**TEXT SECTION:**
Debugging sourcers
Debugging a Parser
Say we have an error like this:

First step is to download the page object and see the HTML.
Sourcing Data is fed into:
- PROD: sourcing-data-prod
- TEST: goodfit-sourcer-data-test
The best way is via the AWS CLI. Copy the payload.filename above into:
AWS_PROFILE=gf-prod aws s3 cp s3://sourcing-data-prod/crunchbase-enricher/www.crunchbase.com_organization_the-event-agency-e54e.json.gzip - | gunzip
(Changing the AWS_PROFILE accordingly)
The above is copying the S3 file to stdout (-) and then gunziping it.
If you want to just get the HTML content of the first item in the file, you can do:
AWS_PROFILE=gf-prod aws s3 cp s3://sourcing-data-prod/crunchbase-enricher/www.crunchbase.com_organization_the-event-agency-e54e.json.gzip - | gunzip | jq -r '.[0].htmlContent'
In this case we can clearly see that issue is being blocked by geo:

Parser Tips
Parsing Values
Each parsed property should return undefined where no value can be found in order to preserve historic values in the parsers table.
This is because we're UPSERT'ing the records when we update them.
null will overwrite any historic values, whereas, undefined properties are skipped in the update.
For this reason, we should always fall back to undefined for unknown values.
Resetting a sourcer
Once you have made your changes and fixed your parser, you will need to reset the parser to allow any records that previously errored to be re-parsed.
-- Replace `crunchbase` with the sourcer name
UPDATE public.crunchbase
SET sourcing_status = NULL
WHERE sourcing_status = 'Error';

**ASSIGNMENT A:** In the sourcer debugging notes, which S3 bucket receives sourcing data in the test environment?
**ASSIGNMENT B:** Rewrite the paragraph of the sourcer debugging notes that begins "Each parsed property should return undefined" as a short bulleted list that keeps its main facts.
**ASSIGNMENT C:** List every command-line program run in the shell commands of the sourcer debugging notes.

**DATA TO EXAMINE:**
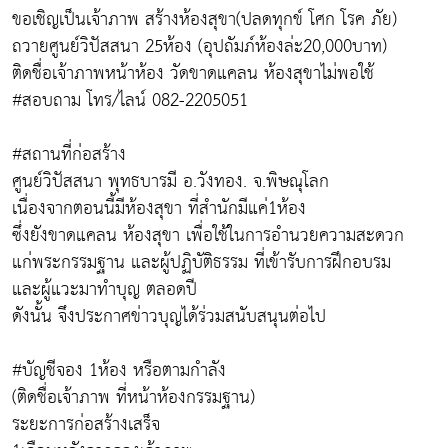
ขอเชิญเป็นเจ้าภาพ สร้างห้องสุขา(ปลดทุกข์ โศก โรค ภัย)
ถวายศูนย์วิปัสสนา 25ห้อง (อุปถัมภ์ห้องล่ะ20,000บาท)
ติดชื่อเจ้าภาพหน้าห้อง วัดขาดแคลน ห้องสุขาไม่พอใช้
#สอบถาม โทร/ไลน์ 082-2205051
#สถานที่ก่อสร้าง
ศูนย์วิปัสสนา พุทธบารมี อ.วังทอง. จ.พิษณุโลก
เนื่องจากตอนนี้มีห้องสุขา ที่สำนักมีแค่1ห้อง
ซึ่งยังขาดแคลน ห้องสุขา เพื่อใช้ในการอำนวยความสะดวก
แก่พระกรรมฐาน และผู้ปฏิบัติธรรม ที่เข้ารับการฝึกอบรม
และผู้แวะมาทำบุญ ตลอดปี
ดังนั้น จึงประกาศข่าวบุญได้ร่วมสนับสนุนต่อไป
#บัญชีจอง 1ห้อง หรือตามกำลัง
(ติดชื่อเจ้าภาพ ที่หน้าห้องกรรมฐาน)
ระยะการก่อสร้างเสร็จ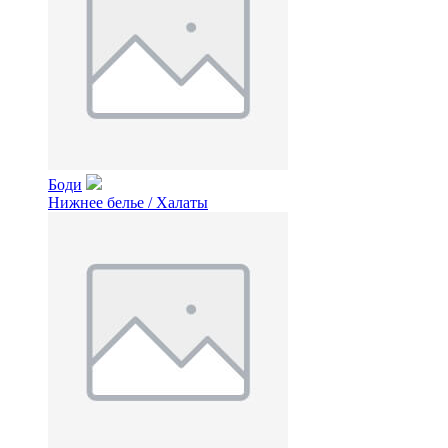
Боди
Нижнее белье / Халаты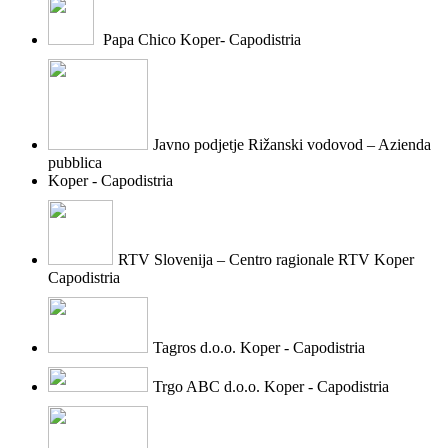
Papa Chico Koper- Capodistria
Javno podjetje Rižanski vodovod – Azienda
pubblica
Koper - Capodistria
RTV Slovenija – Centro ragionale RTV Koper
Capodistria
Tagros d.o.o. Koper - Capodistria
Trgo ABC d.o.o. Koper - Capodistria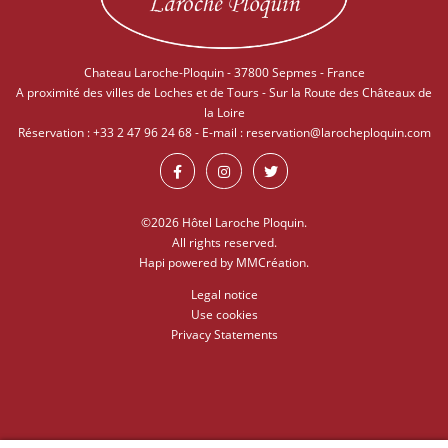
Chateau Laroche-Ploquin - 37800 Sepmes - France
A proximité des villes de Loches et de Tours - Sur la Route des Châteaux de
la Loire
Réservation :
+33 2 47 96 24 68
- E-mail :
reservation@larocheploquin.com
©2026 Hôtel Laroche Ploquin.
All rights reserved.
Hapi
powered by
MMCréation
.
Legal notice
Use cookies
Privacy Statements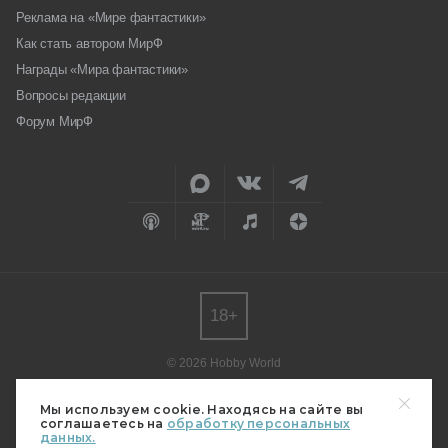
Реклама на «Мире фантастики»
Как стать автором МирФ
Награды «Мира фантастики»
Вопросы редакции
Форум МирФ
18+
© 2026 Hobby World
Любое использование материалов допускается только с согласия
редакции.
Мы используем cookie. Находясь на сайте вы
соглашаетесь на
обработку персональных
Мнение авторов может не совпадать с мнением редакции.
данных.
Свидетельство о регистрации СМИ серия Эл № ФС77-82485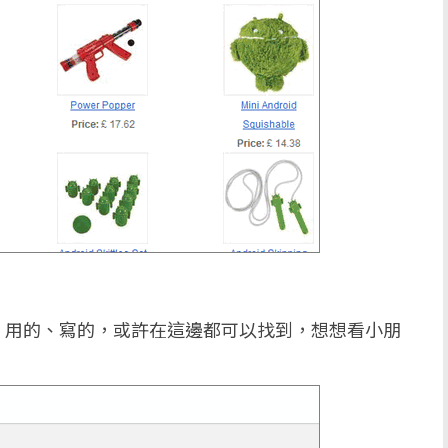
、用的、寫的，或許在這邊都可以找到，想想看小朋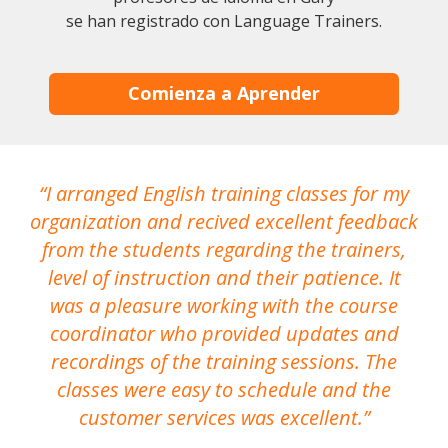
se han registrado con Language Trainers.
Comienza a Aprender
I arranged English training classes for my
T
organization and recived excellent feedback
N
from the students regarding the trainers,
level of instruction and their patience. It
re
was a pleasure working with the course
the
coordinator who provided updates and
recordings of the training sessions. The
ac
classes were easy to schedule and the
customer services was excellent.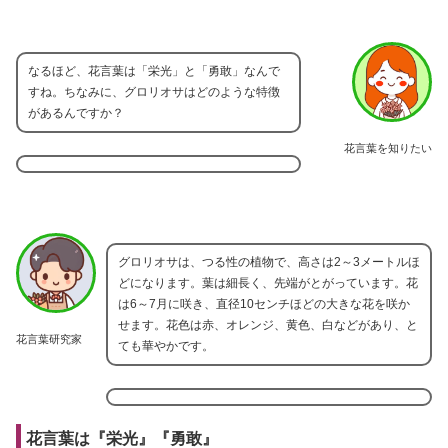
なるほど、花言葉は「栄光」と「勇敢」なんで
すね。ちなみに、グロリオサはどのような特徴
があるんですか？
花言葉を知りたい
グロリオサは、つる性の植物で、高さは2～3メートルほ
どになります。葉は細長く、先端がとがっています。花
は6～7月に咲き、直径10センチほどの大きな花を咲か
せます。花色は赤、オレンジ、黄色、白などがあり、と
花言葉研究家
ても華やかです。
花言葉は『栄光』『勇敢』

**ANSWER A:** goodfit-sourcer-data-test

**ANSWER B:**
- Parsed properties should return undefined when no value is found, so historic values in the parsers table are kept.
- Records are UPSERT'ed on update.
- null overwrites historic values, while undefined properties are skipped in the update.
- Unknown values should therefore always fall back to undefined.

**ANSWER C:**
- aws
- gunzip
- jq